Jill had made reservations for us at the Va Bene restaurant in Duluth. We enjoyed great Italian food overlooking the lake and Duluth's famous lift bridge. Life was good! By the time we were back to Esko we were all pretty beat. They both had to work the next day, so we turned in.
Prior to leaving Friday, we gave Heather an impromptu bath with the hose in their front yard. This got off the remainder of the mud. We hopped in the car, crossed back to Wisconsin, and started a 380-mile, 7-hour journey down Rt. 53, I-94, and finally I-90 to Beloit, to see friends Jere and Connie. By the time we arrived at 3 PM the temperature had risen to the upper 80s. We enjoyed catching up with our friends, and Connie whipped up a wonderful dinner. After dinner we visited on their back deck. Frank and then Jere wandered off to bed while Lillian and Connie kept the torches burning late.

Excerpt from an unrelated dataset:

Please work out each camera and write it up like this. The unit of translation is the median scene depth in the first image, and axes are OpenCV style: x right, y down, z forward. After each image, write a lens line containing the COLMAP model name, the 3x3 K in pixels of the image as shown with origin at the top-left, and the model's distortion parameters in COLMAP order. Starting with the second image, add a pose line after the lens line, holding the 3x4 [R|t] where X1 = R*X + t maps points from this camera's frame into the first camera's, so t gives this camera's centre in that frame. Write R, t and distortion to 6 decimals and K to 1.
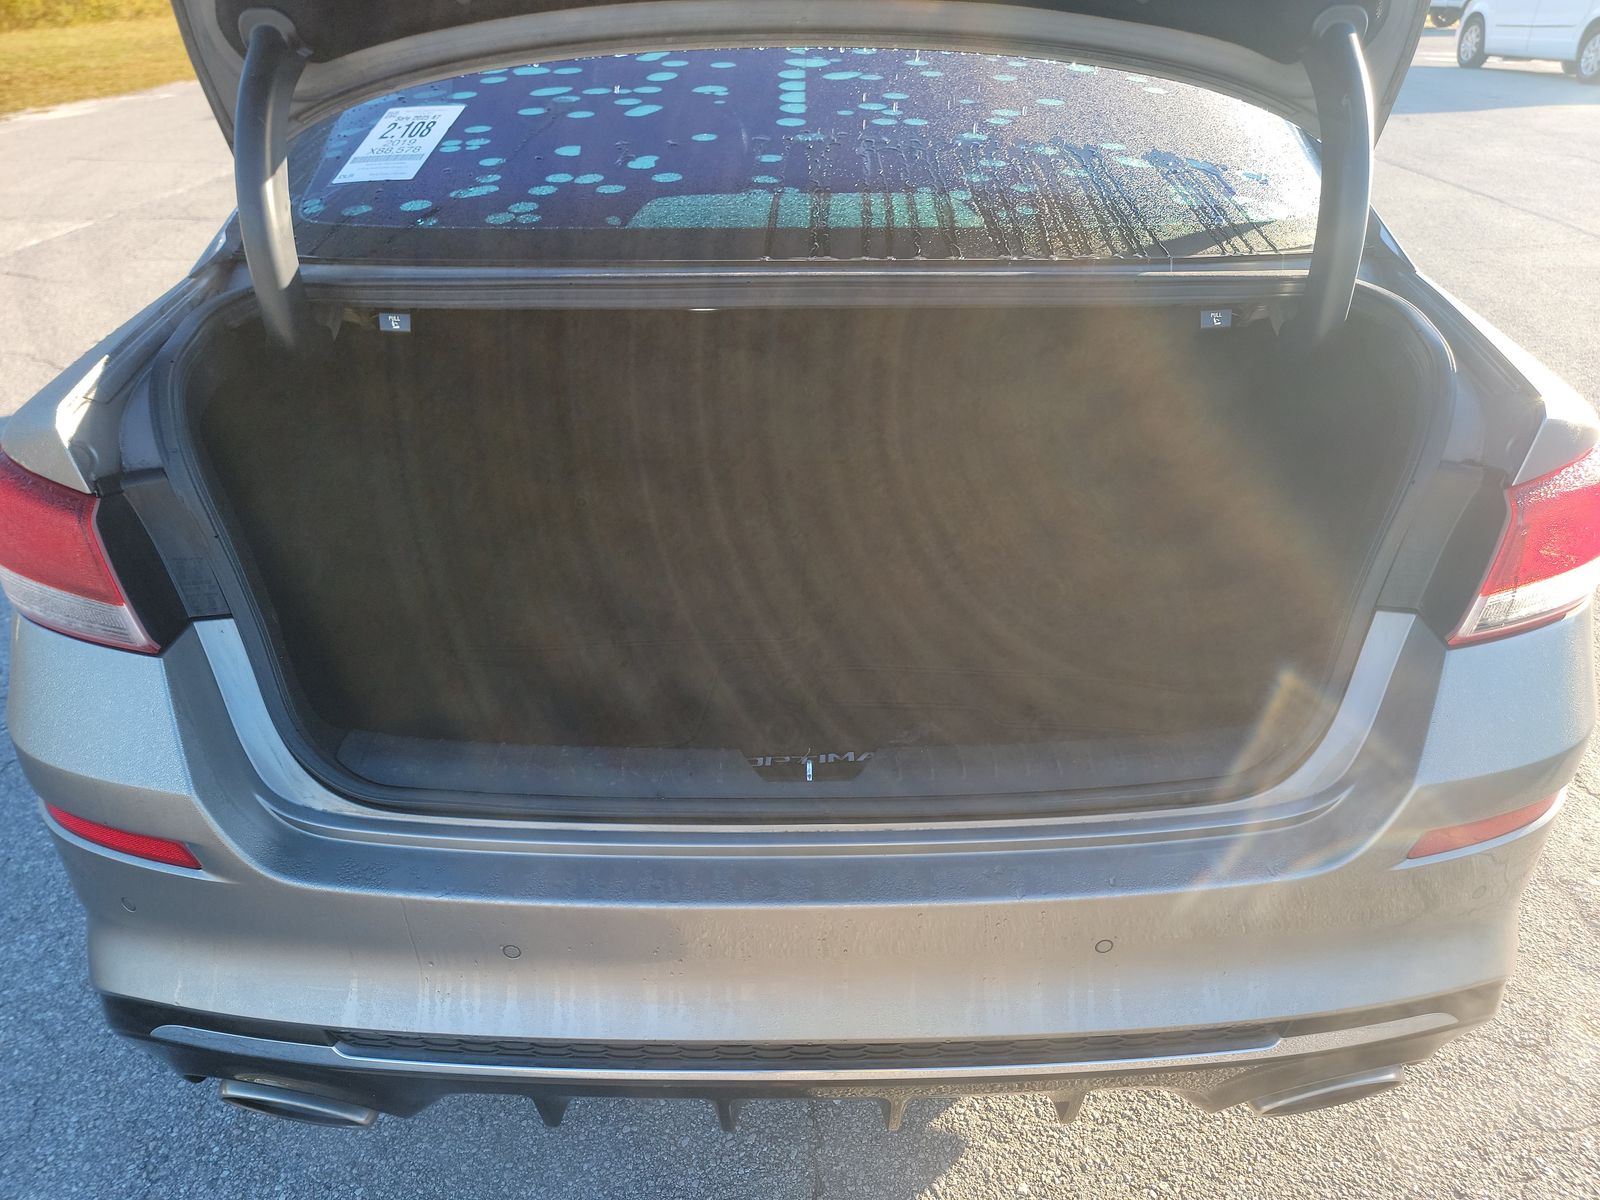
lens RADIAL K [[1107.9, 0, 845.1], [0, 1107.9, 605.0], [0, 0, 1]] dist [0.045577, -0.043666]
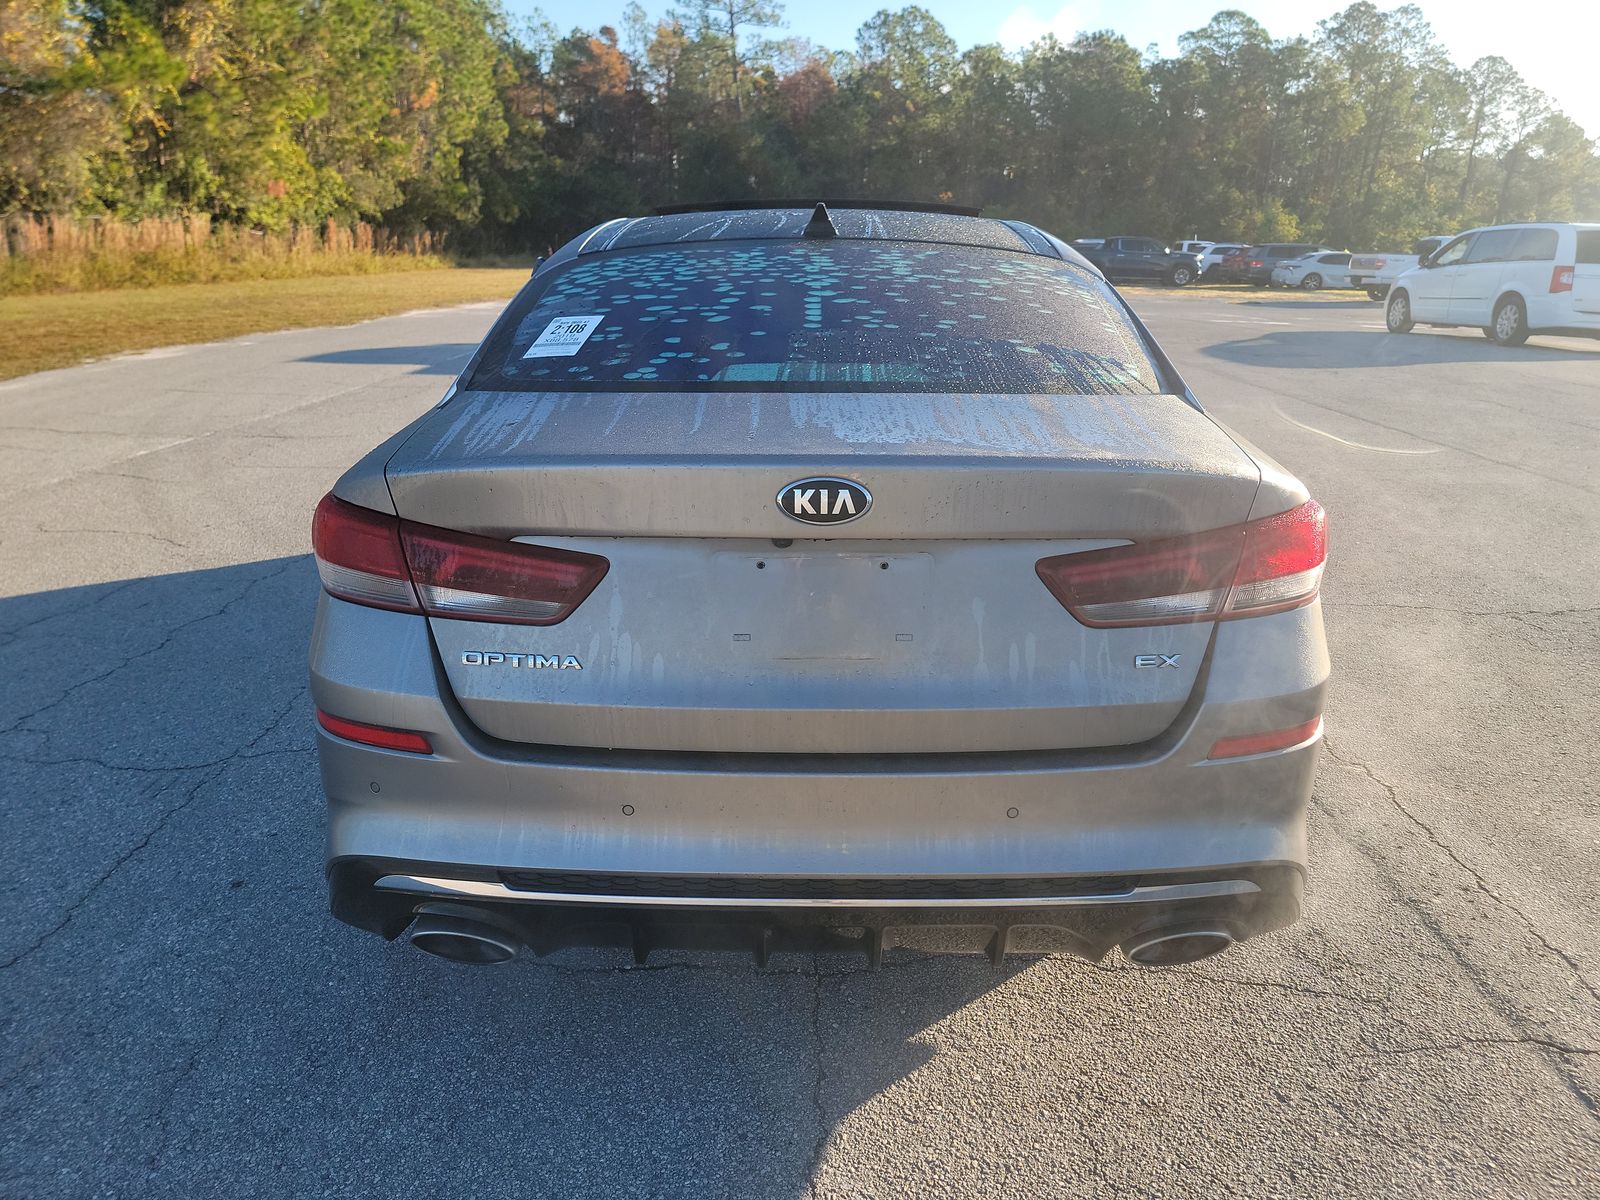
lens RADIAL K [[1173.1, 0, 841.7], [0, 1173.1, 606.7], [0, 0, 1]] dist [0.063928, -0.074829]
pose [[0.999970, 0.006885, 0.003458, -0.003311], [-0.005935, 0.974559, -0.224054, 0.111737], [-0.004913, 0.224027, 0.974571, -0.182578]]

Lillian, Jere, and Frank were up early on Saturday for the final highpointing adventure, Charles Mound, IL. Connie was kind to stay behind and watch the pups. This 1235 foot massif, about 80 miles west and a bit south of Beloit, is on private land and the owners don't allow dogs. It is also challenging to visit, as they only are open to the public 8 days per year. We were parked and walking up the dirt road to the highpoint by 8:30 AM. A hike of a bit over a mile brings one to a pastoral view and a sign announcing you have reached the top of Illinois. We took photos, enjoyed the view, and were back in Beloit in time for lunch.

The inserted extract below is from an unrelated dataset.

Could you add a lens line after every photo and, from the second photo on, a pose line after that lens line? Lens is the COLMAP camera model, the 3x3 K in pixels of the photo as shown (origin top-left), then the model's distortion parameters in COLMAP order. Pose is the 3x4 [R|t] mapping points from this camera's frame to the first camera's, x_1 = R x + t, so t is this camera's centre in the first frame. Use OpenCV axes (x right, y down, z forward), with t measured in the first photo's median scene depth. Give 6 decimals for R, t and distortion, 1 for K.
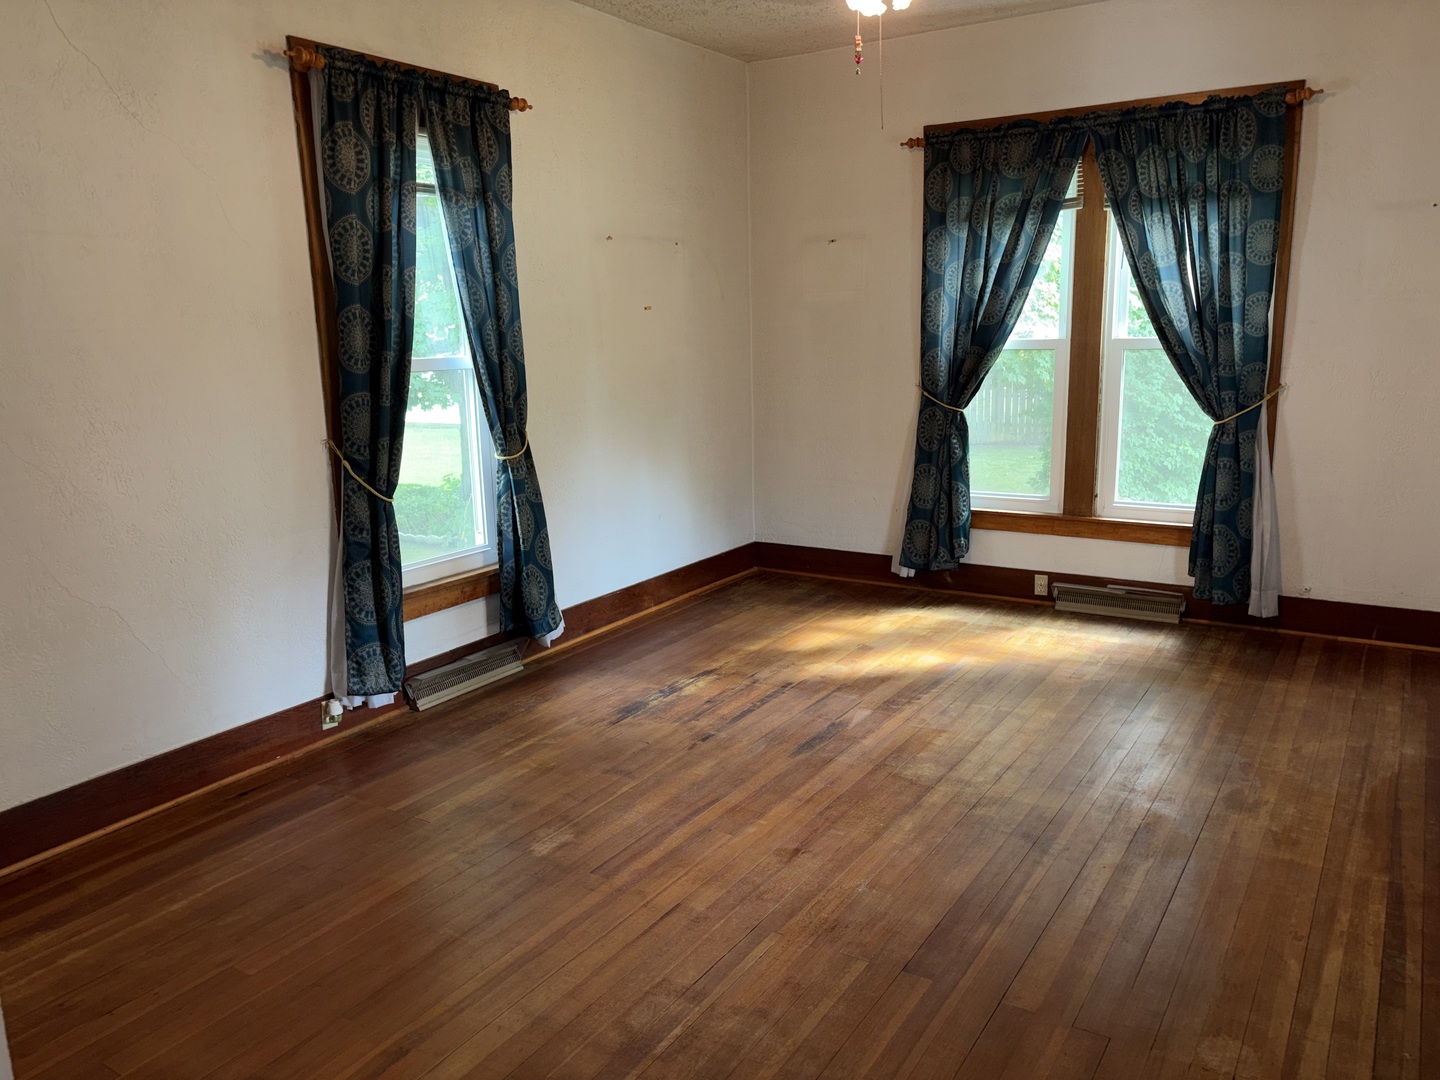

We bade goodbye to Connie and Jere and headed south and east to the Chicago metro area. We arrived at Karin and Rob's home in Naperville by 3 PM, with about 300 more miles on the car for the day. We were less than enthused about the extent of the commercial strip along the major thoroughfare accessing their home. It was great to get to know Robert, Kristin, and Trey. The dogs got along OK. We loved their home and were intrigued when they told us there was a "real" downtown to Naperville. We loved walking through the downtown, along the River Walk, and had a great dinner at Giordano's Pizza. After putting the kids to bed we played some pool (poorly, speaking personally) and then retired ourselves.
We were up again bright and early on Sunday for the long drive home. After saying goodbye, we were pleased to make the nearly 800-mile drive in 12 1/2 hours. It was quite a lot to pack into a week's vacation. Frank now has a total of 35 state highpoints completed; Lillian has 20. What great fun! Thanks to all of our amazing friends that helped make this possible!